Authorities offered little more about the hospitalized man's identity: he left pets in the room and was not considered a suspect. A dog was found dead but the animal had gone at least a week without food or water, Suey said.

"We don't know an awful lot about him," Suey said. "We don't even know that it was him that was in possession of the ricin." She said she could not say how much ricin was in the vials.

Lombardo said precautionary tests were also done in a room at the Excalibur hotel-casino, on the Las Vegas Strip, where the friend or relative had been saying. He said they were negative.

Authorities have also not released more information about the friend or relative.

The only legal use for ricin is cancer research. A pinprick of ricin is enough to kill.

Police, National Guard, homeland security and FBI officials responded when the substance was found Thursday.

Seven people, including the man who found the ricin, the manager, two other motel employees and three police officers, were decontaminated at the scene and taken to hospitals for examination. None have shown any signs of being affected by ricin, Suey said. All have been released.

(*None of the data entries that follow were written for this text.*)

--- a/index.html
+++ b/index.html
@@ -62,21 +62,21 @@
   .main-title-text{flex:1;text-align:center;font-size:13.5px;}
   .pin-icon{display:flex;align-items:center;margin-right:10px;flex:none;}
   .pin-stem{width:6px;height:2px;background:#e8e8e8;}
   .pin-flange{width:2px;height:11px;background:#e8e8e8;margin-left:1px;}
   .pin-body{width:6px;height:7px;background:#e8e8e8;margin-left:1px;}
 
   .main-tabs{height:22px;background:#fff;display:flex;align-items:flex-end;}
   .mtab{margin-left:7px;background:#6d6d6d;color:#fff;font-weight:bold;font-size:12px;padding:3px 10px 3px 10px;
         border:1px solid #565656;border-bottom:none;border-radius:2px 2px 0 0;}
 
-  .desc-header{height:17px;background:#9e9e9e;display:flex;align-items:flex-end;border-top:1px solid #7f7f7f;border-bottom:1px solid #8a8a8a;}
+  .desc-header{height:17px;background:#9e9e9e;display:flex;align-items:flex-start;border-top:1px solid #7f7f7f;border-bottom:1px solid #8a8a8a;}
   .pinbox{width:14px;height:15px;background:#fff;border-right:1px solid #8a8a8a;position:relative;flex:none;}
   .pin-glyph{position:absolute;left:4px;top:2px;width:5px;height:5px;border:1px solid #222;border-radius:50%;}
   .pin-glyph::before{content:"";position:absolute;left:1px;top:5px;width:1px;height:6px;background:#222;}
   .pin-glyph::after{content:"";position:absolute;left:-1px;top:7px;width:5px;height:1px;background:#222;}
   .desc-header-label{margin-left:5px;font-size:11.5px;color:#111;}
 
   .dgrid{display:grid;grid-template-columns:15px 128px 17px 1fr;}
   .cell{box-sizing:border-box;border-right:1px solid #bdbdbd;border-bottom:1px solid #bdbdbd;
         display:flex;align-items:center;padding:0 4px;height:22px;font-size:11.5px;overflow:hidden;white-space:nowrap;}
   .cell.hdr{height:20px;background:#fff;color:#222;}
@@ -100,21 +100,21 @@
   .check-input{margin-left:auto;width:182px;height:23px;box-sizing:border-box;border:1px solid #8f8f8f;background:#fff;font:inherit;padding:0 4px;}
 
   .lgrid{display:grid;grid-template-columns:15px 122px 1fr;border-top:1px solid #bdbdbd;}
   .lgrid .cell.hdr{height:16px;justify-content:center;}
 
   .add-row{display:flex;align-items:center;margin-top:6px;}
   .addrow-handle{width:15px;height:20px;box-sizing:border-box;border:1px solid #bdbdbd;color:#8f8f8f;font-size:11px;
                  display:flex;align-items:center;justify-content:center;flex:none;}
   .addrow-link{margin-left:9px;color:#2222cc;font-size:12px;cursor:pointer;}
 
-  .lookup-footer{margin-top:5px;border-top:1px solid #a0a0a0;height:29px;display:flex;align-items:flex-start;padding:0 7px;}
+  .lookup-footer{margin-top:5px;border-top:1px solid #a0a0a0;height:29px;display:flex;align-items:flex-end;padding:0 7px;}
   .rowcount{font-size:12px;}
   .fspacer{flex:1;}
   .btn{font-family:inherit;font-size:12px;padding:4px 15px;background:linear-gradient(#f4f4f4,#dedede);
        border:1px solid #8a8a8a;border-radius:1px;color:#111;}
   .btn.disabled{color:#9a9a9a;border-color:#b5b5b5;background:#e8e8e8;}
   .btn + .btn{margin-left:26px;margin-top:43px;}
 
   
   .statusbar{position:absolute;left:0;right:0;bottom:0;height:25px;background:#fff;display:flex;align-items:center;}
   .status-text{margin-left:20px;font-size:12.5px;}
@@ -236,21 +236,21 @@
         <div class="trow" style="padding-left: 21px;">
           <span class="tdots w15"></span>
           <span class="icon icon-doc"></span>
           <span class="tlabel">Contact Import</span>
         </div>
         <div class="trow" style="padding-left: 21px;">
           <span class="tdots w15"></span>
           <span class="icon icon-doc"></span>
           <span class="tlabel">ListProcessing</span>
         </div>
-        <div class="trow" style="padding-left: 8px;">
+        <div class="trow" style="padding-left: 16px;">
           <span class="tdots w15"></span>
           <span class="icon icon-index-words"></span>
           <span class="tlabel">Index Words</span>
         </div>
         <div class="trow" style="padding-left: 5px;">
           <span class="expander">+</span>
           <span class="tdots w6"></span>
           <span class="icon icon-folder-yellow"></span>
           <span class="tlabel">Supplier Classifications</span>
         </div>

Along with the ricin, police found castor beans possibly used to make the substance. Suey said the manufacture of ricin is a crime.

Greg Evans, director of the Institute for Biosecurity at Saint Louis University in Missouri, said the man's respiratory illness suggested he was exposed to a powder fine enough to float in the air.

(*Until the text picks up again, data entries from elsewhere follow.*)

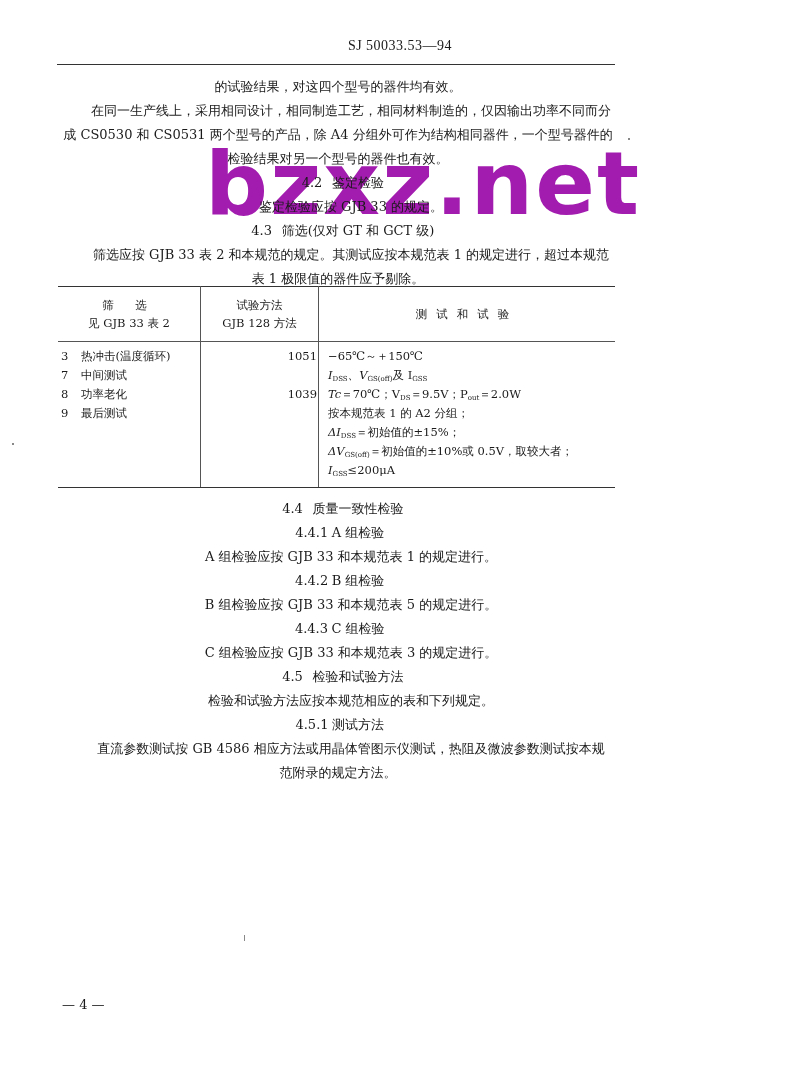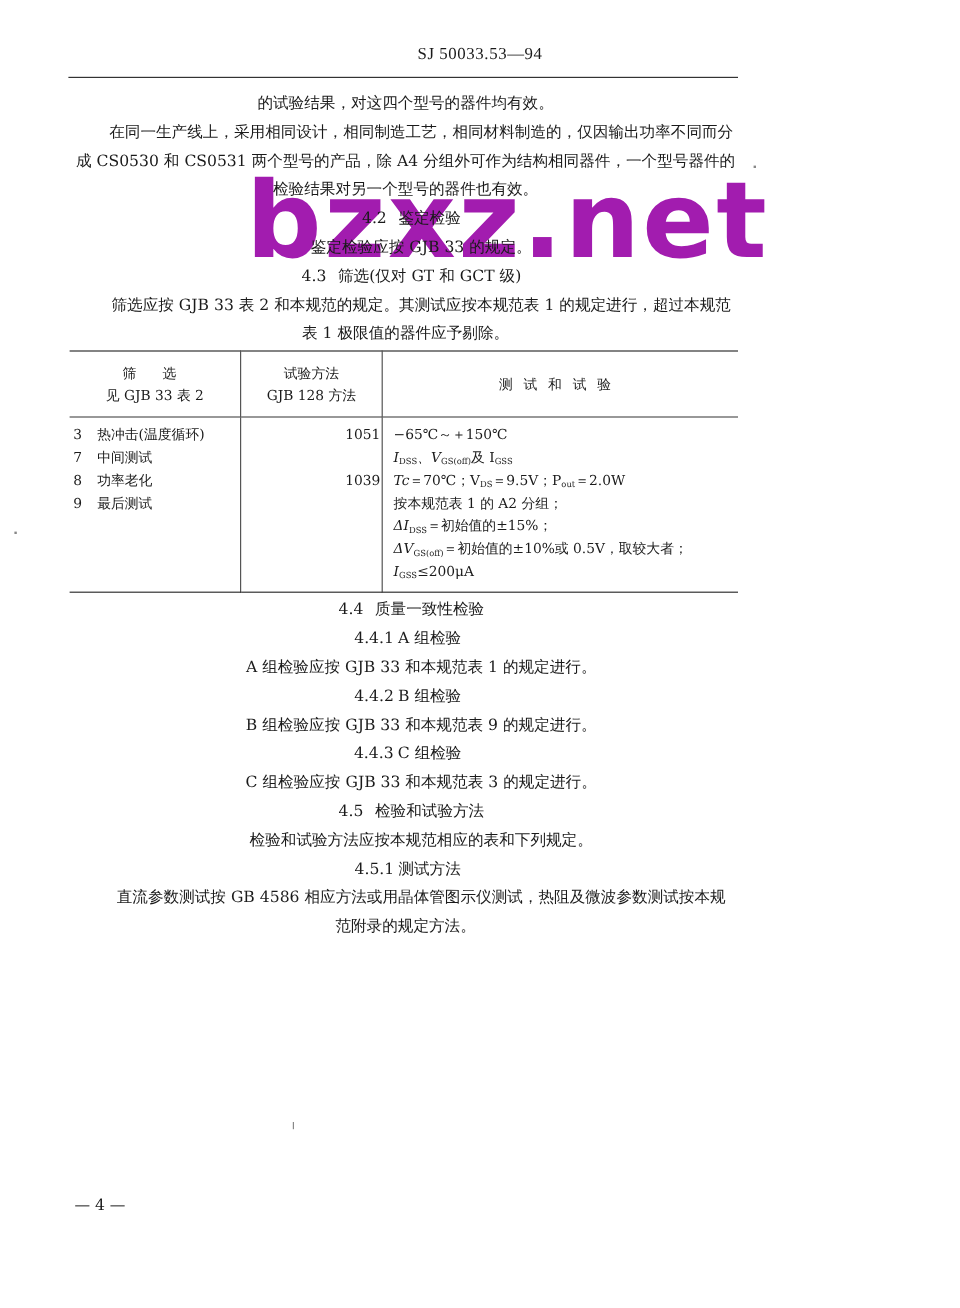--- a/index.html
+++ b/index.html
@@ -17,21 +17,21 @@
   }
   .header-rule {
     position: absolute; left: 57px; top: 64px; width: 558px; height: 0; border-top: 1.4px solid #333; z-index: 1;
   }
   .content { position: absolute; left: 58px; top: 76px; width: 560px; z-index: 1; font-size: 13px; }
   .line { height: 21px; line-height: 21px; white-space: nowrap; text-align: center; }
   .p-indent { padding-left: 26px; }
   .sec-wide { display: inline-block; width: 40px; }
   .gap { height: 3px; }
   table.screen {
-    position: absolute; left: 58px; top: 292px; width: 557px; border-collapse: collapse; z-index: 1; font-size: 11.5px;
+    position: absolute; left: 58px; top: 286px; width: 557px; border-collapse: collapse; z-index: 1; font-size: 11.5px;
   }
   table.screen th {
     font-weight: normal; height: 52px; border-top: 1.6px solid #333; border-bottom: 1px solid #555;
     text-align: center; line-height: 18px;
   }
   table.screen td { vertical-align: top; padding-top: 5px; border-bottom: 1.6px solid #333; height: 139px; }
   .c1 { width: 140px; border-right: 1px solid #555; }
   .c2 { width: 115px; border-right: 1px solid #555; }
   .row-line { height: 19px; line-height: 19px; white-space: nowrap; }
   .c1 .row-line { padding-left: 2px; }
@@ -137,21 +137,21 @@
   <div class="line">
     <span class="sec-wide">4.4.1</span><span>A 组检验</span>
   </div>
   <div class="gap"></div>
   <div class="line p-indent">A 组检验应按 GJB 33 和本规范表 1 的规定进行。</div>
   <div class="gap"></div>
   <div class="line">
     <span class="sec-wide">4.4.2</span><span>B 组检验</span>
   </div>
   <div class="gap"></div>
-  <div class="line p-indent">B 组检验应按 GJB 33 和本规范表 9 的规定进行。</div>
+  <div class="line p-indent">B 组检验应按 GJB 33 和本规范表 5 的规定进行。</div>
   <div class="gap"></div>
   <div class="line">
     <span class="sec-wide">4.4.3</span><span>C 组检验</span>
   </div>
   <div class="gap"></div>
   <div class="line p-indent">C 组检验应按 GJB 33 和本规范表 3 的规定进行。</div>
   <div class="gap"></div>
   <div class="line">
     <span class="sec-wide">4.5</span><span>检验和试验方法</span>
   </div>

"If he went to the hospital with difficulty breathing, he actually inhaled it," Evans said. "For some reason he opened the vial and it must have been aerosolized."

Multiple vials would probably contain enough ricin to sicken many people if it was spread, for example, around a buffet table or sprayed in a closed room.

"If it was aerosolized in a confined space then it certainly could harm dozens of people," he said.

As little as 500 micrograms of ricin, or about the size of the head of a pin, can kill a human, according to the Centers for Disease Control and Prevention in Atlanta.

In March 2003, a Las Vegas man committed suicide by injecting himself with liquid ricin. He was a retired gaming executive and former chemist.

For the most part, however, the toxin has more of a cloak-and-dagger reputation linked more closely to spies and assassins.